Forensic Psychology SalariesWays for a Forensic Psychologist to Increase His/Her Salary

Forensic psychologists with a doctoral-level degree (PhD or PsyD) are qualified to offer part-time and full-time private practice or consulting services as a way to increase their income. The average hourly rate for services is between $150 and $450 an hour, and may consist of performing psychological evaluations; competency evaluations; as well as evaluating people involved in personal injury or class-action suits (and then give testimony in court about the harm their clients have experienced).

"Depending on the setting, most salary increases occur through annual performance reviews. Increasing the quality of work, being involved in extra duties or projects at the place of employment, and being promoted all contribute to increasing salary."

–Dr. David Stephens

"…one can take the collegiate route and teach at a college. I tend to do that as a supplement to income as opposed to a main source."

–Dr. Bill O'Leary

Read more about forensic psychology degrees online.

Forensic Psychology Networking Opportunities and Organizations

Forensic psychologists have the option to effectively network both online and onsite, especially when working with law enforcement or judicial agencies. Dr. O'Leary says going to law enforcement settings and 'case-conferencing' over lunch is a good way to network in the field – this type of interaction "helps streamline investigations and catch problems earlier on".

Another type of conference for forensic psychologists to participate in is the kind that takes place regionally, nationally and internationally, which creates opportunities to meet with academics, researchers, practitioners and students of psychology.

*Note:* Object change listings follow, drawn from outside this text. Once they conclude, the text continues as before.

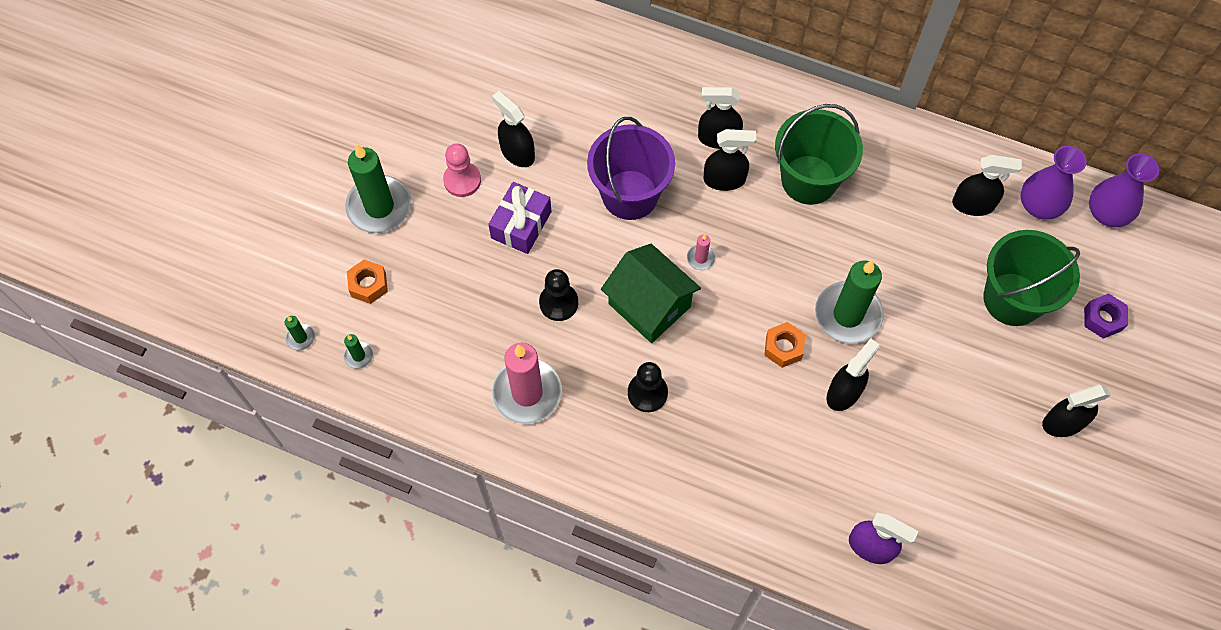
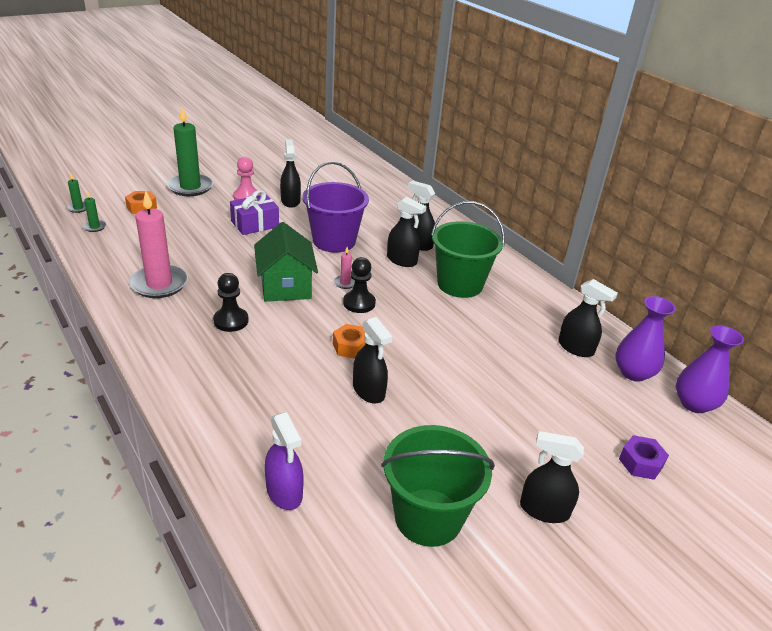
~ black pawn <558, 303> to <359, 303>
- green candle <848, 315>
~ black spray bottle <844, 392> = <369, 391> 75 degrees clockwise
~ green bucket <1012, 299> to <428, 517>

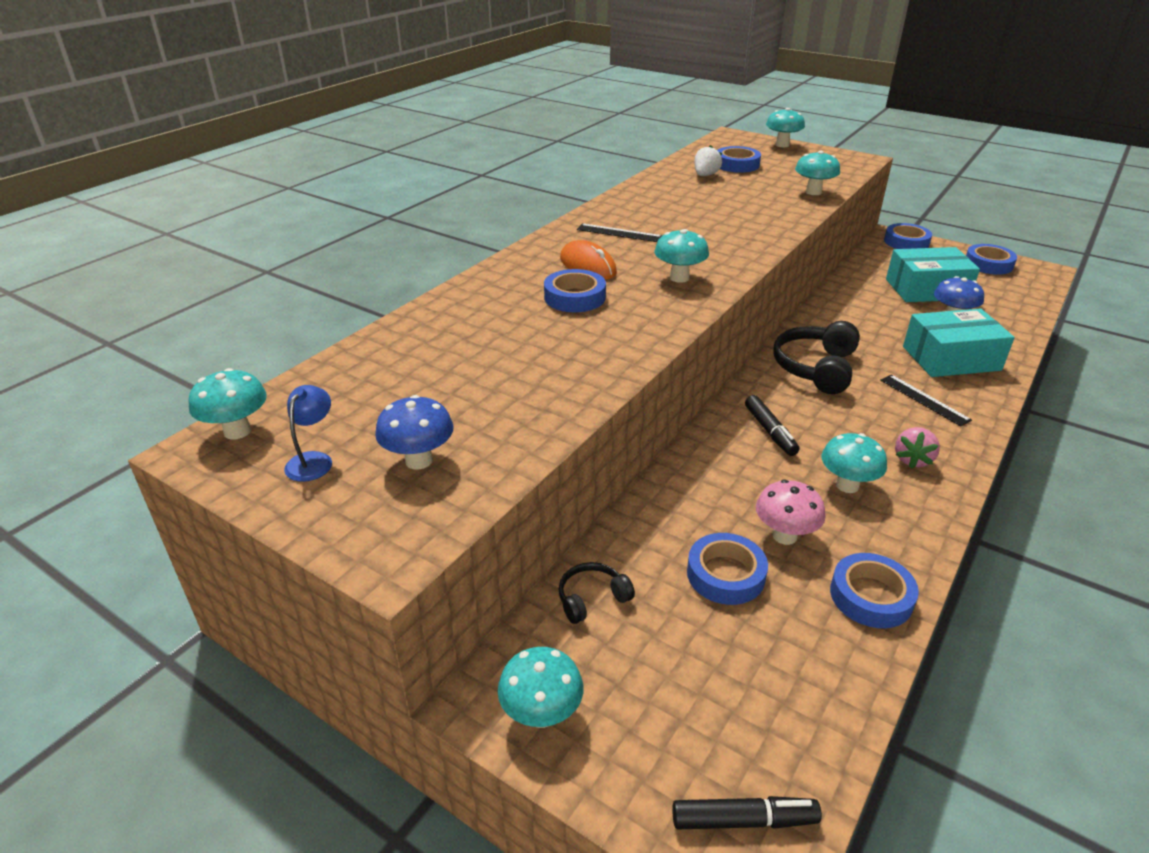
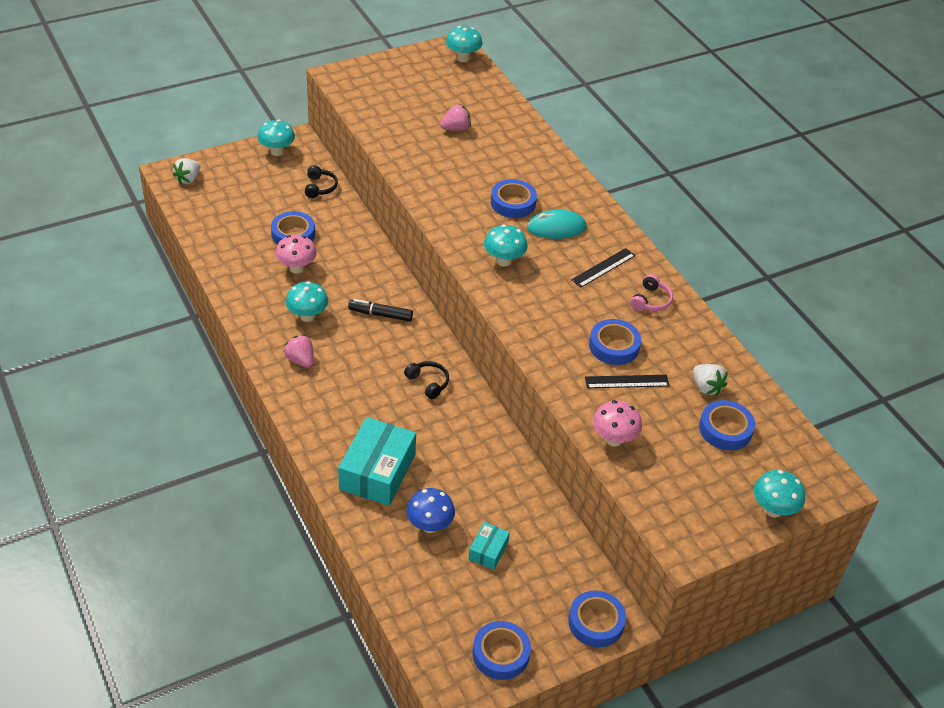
- blue lamp <313, 460>
- blue mushroom <419, 460>
~ orange mouse <588, 265> to turquoise mouse <556, 227>
~ black marker <744, 820> to white strawberry <188, 179>
~ black headphones <815, 368> = <428, 382> x0.53
~ turquoise mushroom <813, 192> to pink mushroom <613, 439>
~ blue tape <871, 596> to <614, 346>
~ black ruler <924, 400> to <627, 381>
~ turquoise box <926, 289> = <488, 551> x0.50
+ pink strawberry <456, 128>
+ pink headphones <651, 301>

Attending a conference, such as the Forensic Expert Witness Annual Conference & Symposium, provides a means to engage with high-profile keynote speakers, participate in workshops, speak on individual papers, and enjoy social activities with other psychologists.

Joining a regional board helps forensic psychologists develop relationships throughout the state, and provides an excellent way to stay informed in the field. According to Dr. O'Leary, boards usually include established professionals, and provide an invaluable source to be able to talk about cases and practice.

"Attending and/or presenting at conferences, and joining professional listservs are among the best ways to network with colleagues."

–Dr. David Stephens

Organizations that provide networking opportunities for forensic psychologists include:

  • American Board of Forensic Psychology (ABFP)
  • American Academy of Forensic Psychology
  • Society for Police and Criminal Psychology
  • National Organization of Forensic Social Work
  • American Psychological Association (APA)
  • Forensic Expert Witness Association (FEWA)

Forensic Psychologist Continuing Education (CE) Sources

In addition to state-approved continuing education (CE) programs for psychologists, the APA also provides CE credit options for forensic psychologists. Opportunities for professional development include earning credits in topics related to forensic psychology, such as Forensic Assessment and the Standard of Care; Human Aggression and Violence: Causes, Manifestations, and Consequences; and Therapy with Coerced and Reluctant Clients.